→ WORK TO COMPLETE
Taking the listing below, restate word for word each line from the line with "RECT 0.485000 2.365000" to the line with "1.285000 3.415000 ;", ends included, and stop there.
------------
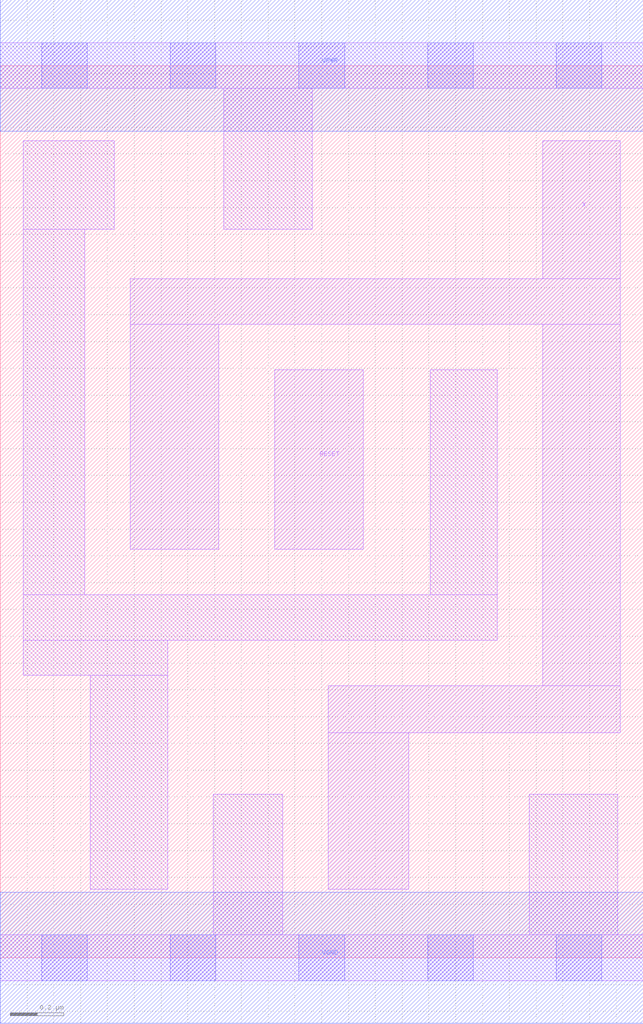
<source format=lef>
# Copyright 2020 The SkyWater PDK Authors
#
# Licensed under the Apache License, Version 2.0 (the "License");
# you may not use this file except in compliance with the License.
# You may obtain a copy of the License at
#
#     https://www.apache.org/licenses/LICENSE-2.0
#
# Unless required by applicable law or agreed to in writing, software
# distributed under the License is distributed on an "AS IS" BASIS,
# WITHOUT WARRANTIES OR CONDITIONS OF ANY KIND, either express or implied.
# See the License for the specific language governing permissions and
# limitations under the License.
#
# SPDX-License-Identifier: Apache-2.0

VERSION 5.7 ;
  NOWIREEXTENSIONATPIN ON ;
  DIVIDERCHAR "/" ;
  BUSBITCHARS "[]" ;
UNITS
  DATABASE MICRONS 200 ;
END UNITS
MACRO sky130_fd_sc_lp__bushold0_1
  CLASS CORE ;
  FOREIGN sky130_fd_sc_lp__bushold0_1 ;
  ORIGIN  0.000000  0.000000 ;
  SIZE  2.400000 BY  3.330000 ;
  SYMMETRY X Y ;
  SITE unit ;
  PIN RESET
    ANTENNAGATEAREA  0.126000 ;
    DIRECTION INPUT ;
    USE SIGNAL ;
    PORT
      LAYER li1 ;
        RECT 1.025000 1.525000 1.355000 2.195000 ;
    END
  END RESET
  PIN X
    ANTENNADIFFAREA  0.228900 ;
    ANTENNAGATEAREA  0.126000 ;
    DIRECTION INOUT ;
    USE SIGNAL ;
    PORT
      LAYER li1 ;
        RECT 0.485000 1.525000 0.815000 2.365000 ;
        RECT 0.485000 2.365000 2.315000 2.535000 ;
        RECT 1.225000 0.255000 1.525000 0.840000 ;
        RECT 1.225000 0.840000 2.315000 1.015000 ;
        RECT 2.025000 1.015000 2.315000 2.365000 ;
        RECT 2.025000 2.535000 2.315000 3.050000 ;
    END
  END X
  PIN VGND
    DIRECTION INOUT ;
    USE GROUND ;
    PORT
      LAYER met1 ;
        RECT 0.000000 -0.245000 2.400000 0.245000 ;
    END
  END VGND
  PIN VPWR
    DIRECTION INOUT ;
    USE POWER ;
    PORT
      LAYER met1 ;
        RECT 0.000000 3.085000 2.400000 3.575000 ;
    END
  END VPWR
  OBS
    LAYER li1 ;
      RECT 0.000000 -0.085000 2.400000 0.085000 ;
      RECT 0.000000  3.245000 2.400000 3.415000 ;
      RECT 0.085000  1.055000 0.625000 1.185000 ;
      RECT 0.085000  1.185000 1.855000 1.355000 ;
      RECT 0.085000  1.355000 0.315000 2.720000 ;
      RECT 0.085000  2.720000 0.425000 3.050000 ;
      RECT 0.335000  0.255000 0.625000 1.055000 ;
      RECT 0.795000  0.085000 1.055000 0.610000 ;
      RECT 0.835000  2.720000 1.165000 3.245000 ;
      RECT 1.605000  1.355000 1.855000 2.195000 ;
      RECT 1.975000  0.085000 2.305000 0.610000 ;
    LAYER mcon ;
      RECT 0.155000 -0.085000 0.325000 0.085000 ;
      RECT 0.155000  3.245000 0.325000 3.415000 ;
      RECT 0.635000 -0.085000 0.805000 0.085000 ;
      RECT 0.635000  3.245000 0.805000 3.415000 ;
      RECT 1.115000 -0.085000 1.285000 0.085000 ;
      RECT 1.115000  3.245000 1.285000 3.415000 ;
      RECT 1.595000 -0.085000 1.765000 0.085000 ;
      RECT 1.595000  3.245000 1.765000 3.415000 ;
      RECT 2.075000 -0.085000 2.245000 0.085000 ;
      RECT 2.075000  3.245000 2.245000 3.415000 ;
  END
END sky130_fd_sc_lp__bushold0_1
END LIBRARY

</source>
------------
→ ANSWER SPACE
        RECT 0.485000 2.365000 2.315000 2.535000 ;
        RECT 1.225000 0.255000 1.525000 0.840000 ;
        RECT 1.225000 0.840000 2.315000 1.015000 ;
        RECT 2.025000 1.015000 2.315000 2.365000 ;
        RECT 2.025000 2.535000 2.315000 3.050000 ;
    END
  END X
  PIN VGND
    DIRECTION INOUT ;
    USE GROUND ;
    PORT
      LAYER met1 ;
        RECT 0.000000 -0.245000 2.400000 0.245000 ;
    END
  END VGND
  PIN VPWR
    DIRECTION INOUT ;
    USE POWER ;
    PORT
      LAYER met1 ;
        RECT 0.000000 3.085000 2.400000 3.575000 ;
    END
  END VPWR
  OBS
    LAYER li1 ;
      RECT 0.000000 -0.085000 2.400000 0.085000 ;
      RECT 0.000000  3.245000 2.400000 3.415000 ;
      RECT 0.085000  1.055000 0.625000 1.185000 ;
      RECT 0.085000  1.185000 1.855000 1.355000 ;
      RECT 0.085000  1.355000 0.315000 2.720000 ;
      RECT 0.085000  2.720000 0.425000 3.050000 ;
      RECT 0.335000  0.255000 0.625000 1.055000 ;
      RECT 0.795000  0.085000 1.055000 0.610000 ;
      RECT 0.835000  2.720000 1.165000 3.245000 ;
      RECT 1.605000  1.355000 1.855000 2.195000 ;
      RECT 1.975000  0.085000 2.305000 0.610000 ;
    LAYER mcon ;
      RECT 0.155000 -0.085000 0.325000 0.085000 ;
      RECT 0.155000  3.245000 0.325000 3.415000 ;
      RECT 0.635000 -0.085000 0.805000 0.085000 ;
      RECT 0.635000  3.245000 0.805000 3.415000 ;
      RECT 1.115000 -0.085000 1.285000 0.085000 ;
      RECT 1.115000  3.245000 1.285000 3.415000 ;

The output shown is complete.